Part 6 - Your portfolio capstone project
I don't really recommend the saying of "following your passion", but rather build something that you actually would want to use.
You should have one project you can talk about at great lengths with an employer. I suggest one, and not two, because it makes it easier for a potential employer to say "Oh he/she was that person that built X project". It's easier to remember than "Oh he/she was that person that built A,B, and C projects"
Also, if you're coming from a different career, consider building something related to that field. It tells a story of how you are transitioning from one career to the next.
But if you truly don't have any ideas, feel free to add new features to a tutorial project and make it unique. Or, check out these recommendations for ideas:
Make sure the project you build looks really clean on the frontend, I suggest using a CSS framework like MaterialUI, Bootstrap, or Tailwinds. It's the first impression someone makes on your project if it's structured well. You could have an ugly frontend and a beautiful backend, but it won't be appreciated as much.
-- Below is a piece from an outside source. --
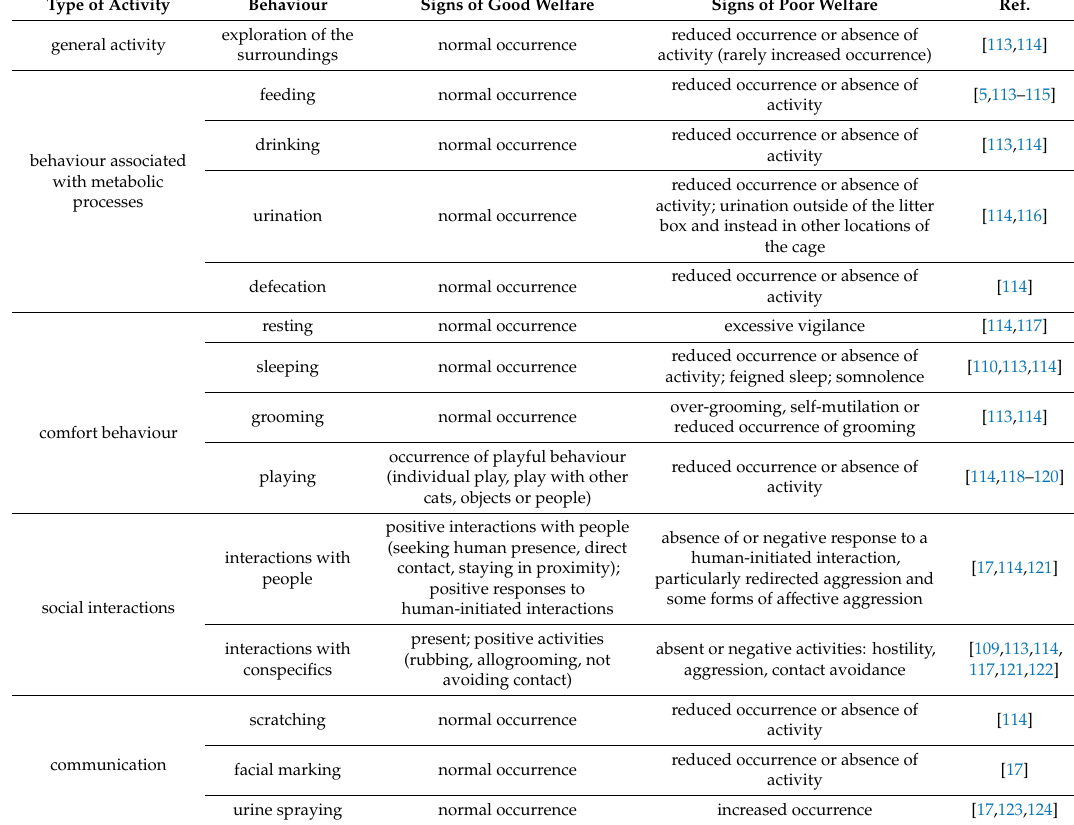
Table 1. Behavioural indicators of good and worsened welfare of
Part 7 - Be a part of a tech community
I recommend listening to podcasts during your drive to work or commutes. This should be done in parallel in my experience from parts 1 to 6. You'll gain a huge amount of insight on how experienced developers communicate with each other, and pick up knowledge you wouldn't have otherwise gotten anywhere else.
Podcasts I recommend:
- code chefs - My personal podcast
- syntax.fm - Heavily frontend focused
- coding blocks - A really good friend of mine runs this, it's computer science + backend heavy focused
- tech jr - Lots of career related topics
Also, I recommend joining your local tech community. If you live in the middle of nowhere, there are still options for you!
First check out a list of slack channels out there: Github city slack channels
And join your local tech meetups in town
And I also recommend writing about what you learn along the way on dev.to, or your own personal blog. Feel free to use my site as an example and fork the source code here.
Blogging is a good way to reflect on what you learn and to show a potential employer what you know
Here's a quick recap summary for courses I recommend to take in that order:
- Learn basic computer science - Harvard's CS50
- Get a grasp on a full-stack app built - MERN Stack front to back
- Get good at React - FreeCodeCamp - Frontend Libraries Certification (300 hours). And this course in parallel: Max Schwartz. I would also watch the introductory topics from here, but you don't need to finish this one: Stephen Griders - Modern React Redux
- Apply skills in a team setting - Chingu cohorts and Hackathons
- Showcase your work - Build your capstone project
- Pick up everything else you missed - Be a part of your local tech scene, podcasts, and meetups
Everyone has a different learning style, but this is the learning path I would have told myself a few years ago. It covers the foundations really well, in a short time frame for a job skill that'll still be in demand years from now.
NOTE: Also if you're on a budget, always buy the Udemy courses when they're on sale. Don't get them for more than $10 to $15 each. Make a new account under a new email, clear your cookies, and you can always get the first course for that price. You shouldn't have to spend more than $50 on all these courses in total.